Ollie Douglas, Assistant Curator at MERL, reflects on the common challenges faced by museums similar to MERL around the world, after attending the International Congress of Agricultural Museums.
At the beginning of November, Isabel Hughes, MERL Curator, and I travelled to Marseilles to present MERL’s latest ideas to an international audience. Our presentations formed part of CIMA 17—the 17th International Congress of Agricultural Museums—organised by the International Association of Agricultural Museums, of which MERL was a founding member. Indeed, back in 1976 our predecessors hosted CIMA 4 and the Museum’s founding father, John Higgs, spoke about ‘the role of agricultural museums in the advanced and developing countries.’

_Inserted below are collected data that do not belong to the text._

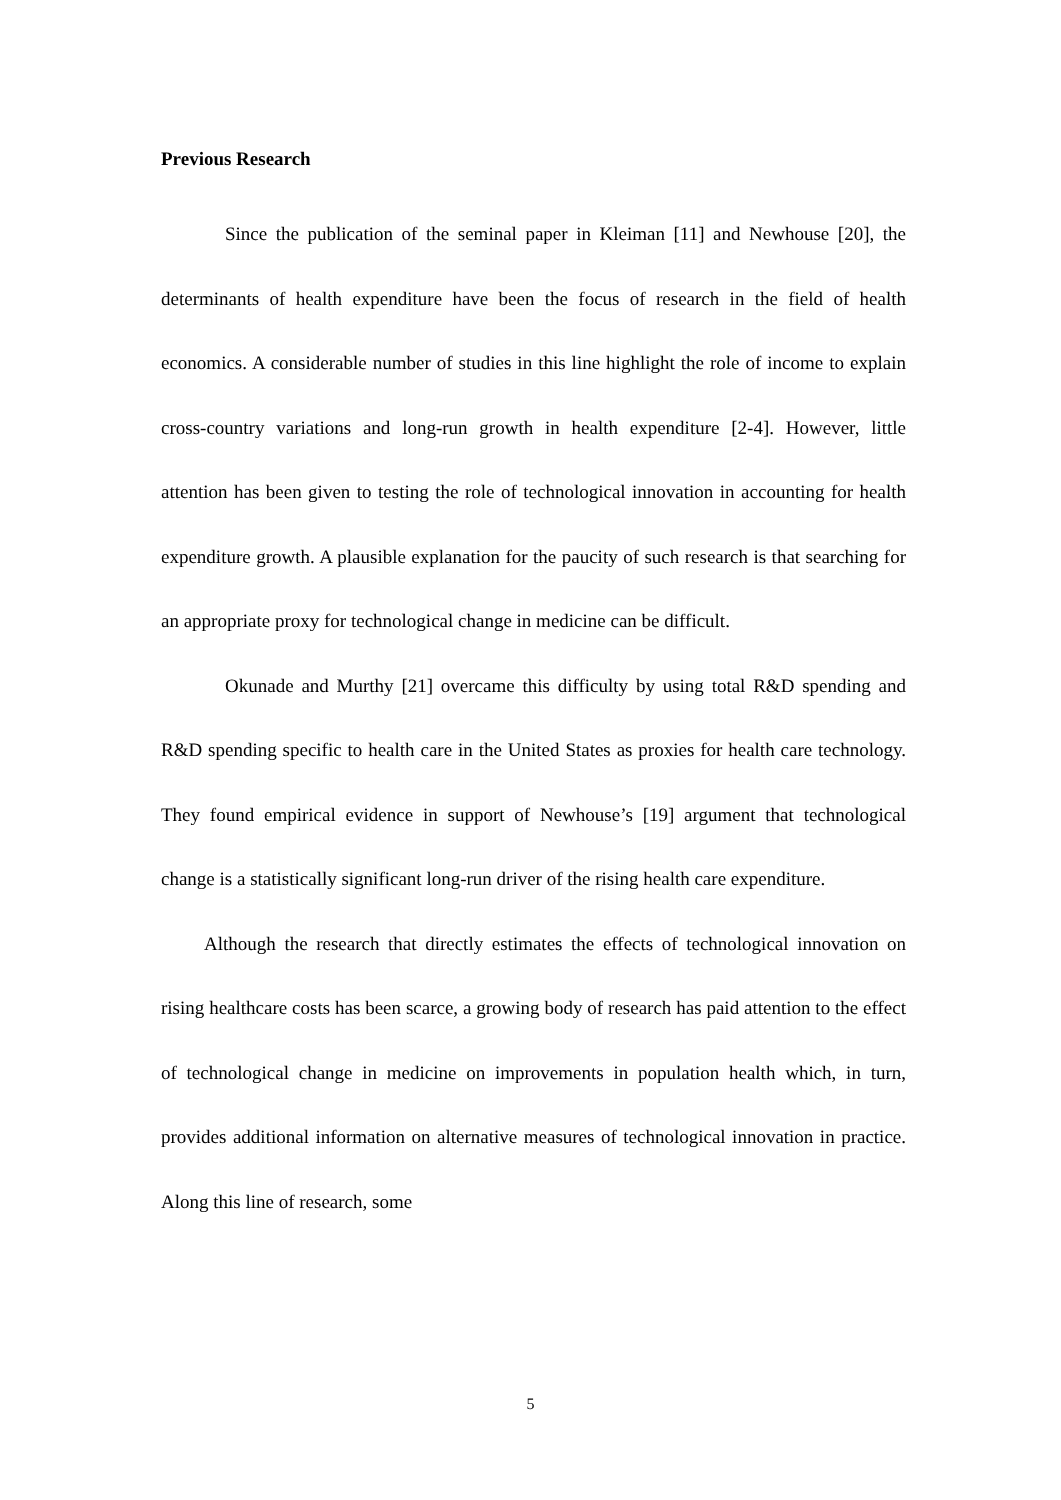Previous Research
Since the publication of the seminal paper in Kleiman [11] and Newhouse [20], the determinants of health expenditure have been the focus of research in the field of health economics. A considerable number of studies in this line highlight the role of income to explain cross-country variations and long-run growth in health expenditure [2-4]. However, little attention has been given to testing the role of technological innovation in accounting for health expenditure growth. A plausible explanation for the paucity of such research is that searching for an appropriate proxy for technological change in medicine can be difficult.
Okunade and Murthy [21] overcame this difficulty by using total R&D spending and R&D spending specific to health care in the United States as proxies for health care technology. They found empirical evidence in support of Newhouse’s [19] argument that technological change is a statistically significant long-run driver of the rising health care expenditure.
Although the research that directly estimates the effects of technological innovation on rising healthcare costs has been scarce, a growing body of research has paid attention to the effect of technological change in medicine on improvements in population health which, in turn, provides additional information on alternative measures of technological innovation in practice. Along this line of research, some
5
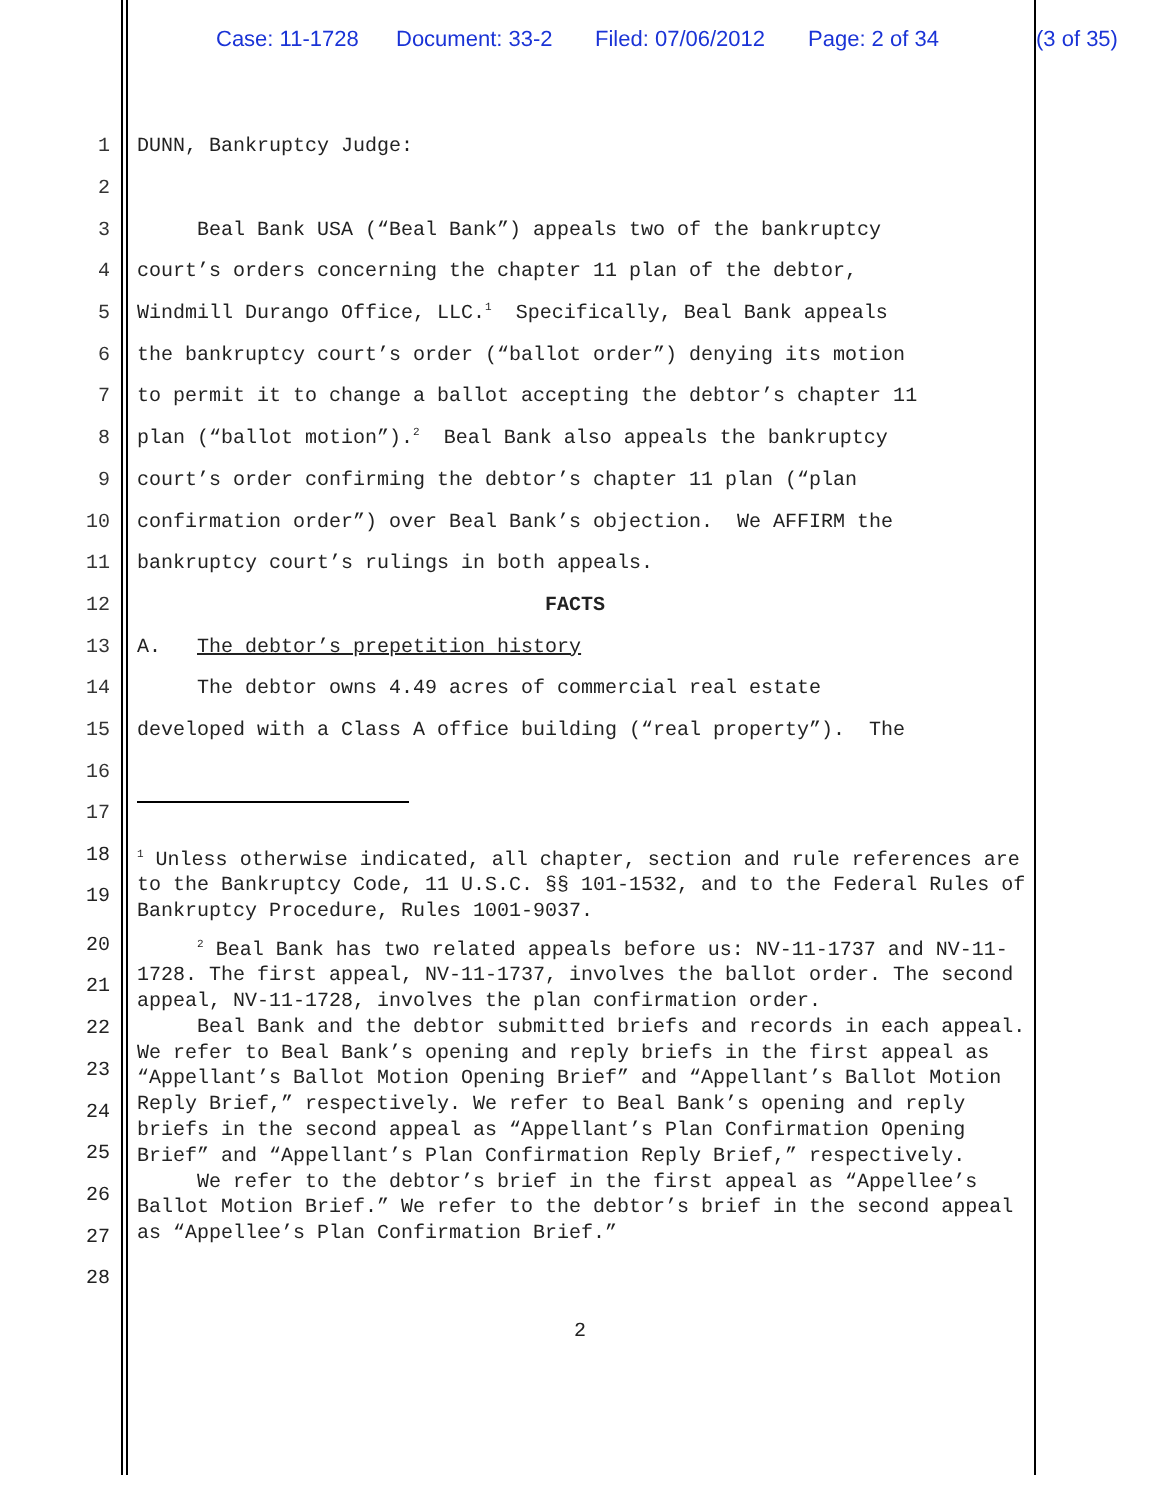Case: 11-1728 Document: 33-2 Filed: 07/06/2012 Page: 2 of 34 (3 of 35)
1 DUNN, Bankruptcy Judge:
2
3 Beal Bank USA (“Beal Bank”) appeals two of the bankruptcy
4 court’s orders concerning the chapter 11 plan of the debtor,
5 Windmill Durango Office, LLC.<sup>1</sup> Specifically, Beal Bank appeals
6 the bankruptcy court’s order (“ballot order”) denying its motion
7 to permit it to change a ballot accepting the debtor’s chapter 11
8 plan (“ballot motion”).<sup>2</sup> Beal Bank also appeals the bankruptcy
9 court’s order confirming the debtor’s chapter 11 plan (“plan
10 confirmation order”) over Beal Bank’s objection. We AFFIRM the
11 bankruptcy court’s rulings in both appeals.
12 FACTS
13 A. The debtor’s prepetition history
14 The debtor owns 4.49 acres of commercial real estate
15 developed with a Class A office building (“real property”). The
16
17
18
19
<sup>1</sup> Unless otherwise indicated, all chapter, section and rule references are to the Bankruptcy Code, 11 U.S.C. §§ 101-1532, and to the Federal Rules of Bankruptcy Procedure, Rules 1001-9037.
20
21
22
23
24
25
26
27
28
<sup>2</sup> Beal Bank has two related appeals before us: NV-11-1737 and NV-11-1728. The first appeal, NV-11-1737, involves the ballot order. The second appeal, NV-11-1728, involves the plan confirmation order.
Beal Bank and the debtor submitted briefs and records in each appeal. We refer to Beal Bank’s opening and reply briefs in the first appeal as “Appellant’s Ballot Motion Opening Brief” and “Appellant’s Ballot Motion Reply Brief,” respectively. We refer to Beal Bank’s opening and reply briefs in the second appeal as “Appellant’s Plan Confirmation Opening Brief” and “Appellant’s Plan Confirmation Reply Brief,” respectively.
We refer to the debtor’s brief in the first appeal as “Appellee’s Ballot Motion Brief.” We refer to the debtor’s brief in the second appeal as “Appellee’s Plan Confirmation Brief.”
2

This year’s Congress was held at MuCEM, the Musée des civilisations de l’Europe et de la Méditerrainée. This extraordinary institution incorporates the collections of the former Musée National des Arts et Traditions Populaires (founded in Paris in 1937) into a modern endeavour to curate the shared culture of southern Europe. The displays are as ambitious as the architecture, beginning with the longue durée of agricultural origins and the earliest Middle Eastern farmers, exploring the complex religious history of the Mediterranean, and examining the diversity of present-day Europe through contemporary art (including a temporary exhibition focussed on Food).
The packed conference programme included too many papers to mention but two speakers in particular caught our attention, their work resonating with things that we are also thinking about. Surajit Sarkar of Ambedkar University spoke of how the mechanisation of Indian farming is driving proposals for a National Museum of Agriculture in New Delhi. Indeed, Surajit and his colleagues face similar challenges to those addressed decades ago in many European museum projects. They are salvaging traditional approaches to farming before they disappear, just as MERL sought to do in the 1950s. Several generations from now our Indian partners will face the challenge that we and many others now face, of a visitor base detached from the countryside and of technologies beyond living memory. These same challenges formed the basis of Isabel’s contribution. She introduced our redevelopment plans and how we plan to deliver a MERL focussed on the strength of collections to inspire and engage audiences unfamiliar with rural life, whilst also catering to those who know the countryside well.
Elsewhere, Barbara Sosic spoke of recent activity at the Slovene Ethnographic Museum, of how they seek to cater for audiences both online and in the Museum’s galleries, and of how their content resonates with people from rural communities. Their dynamic, user-centred approach chimes with the direction that we at MERL are taking, as we become more open to programmes of co-creation and co-curation and increasingly aware that museums cannot work in isolation. My own presentation used recent projects at MERL to explore the changing role of the curator and how inclusive and open-minded approaches might reap dividends in terms of reconnecting museums of agriculture with rural stakeholders, as well as researchers and members of our more immediate and local communities.
These words from John Higgs reveal just how little has changed since 1976 and how the same challenges of contemporary relevance and meaningful engagement that drive our work today also drove our international peers in the past:
‘The changes in institutions and patterns of rural life, the crops that grow and were grown, the climate and ecology and the changes in living conditions when imaginatively interpreted all have a part to play in providing a wider opportunity for learning. Agricultural museums have hardly begun to face the challenge … of a ‘learning society’.’ (Higgs, 1976)
Back at home once again, we hope that Our Country Lives will help us to address these challenges and many more besides. The executive board of the International Association of Agricultural Museums (of which Isabel and I are now members) are set to hold a meeting in Reading in 2015, offering a perfect opportunity to showcase our work during development, and we look forward to revealing its successful outcomes at future Congress gatherings.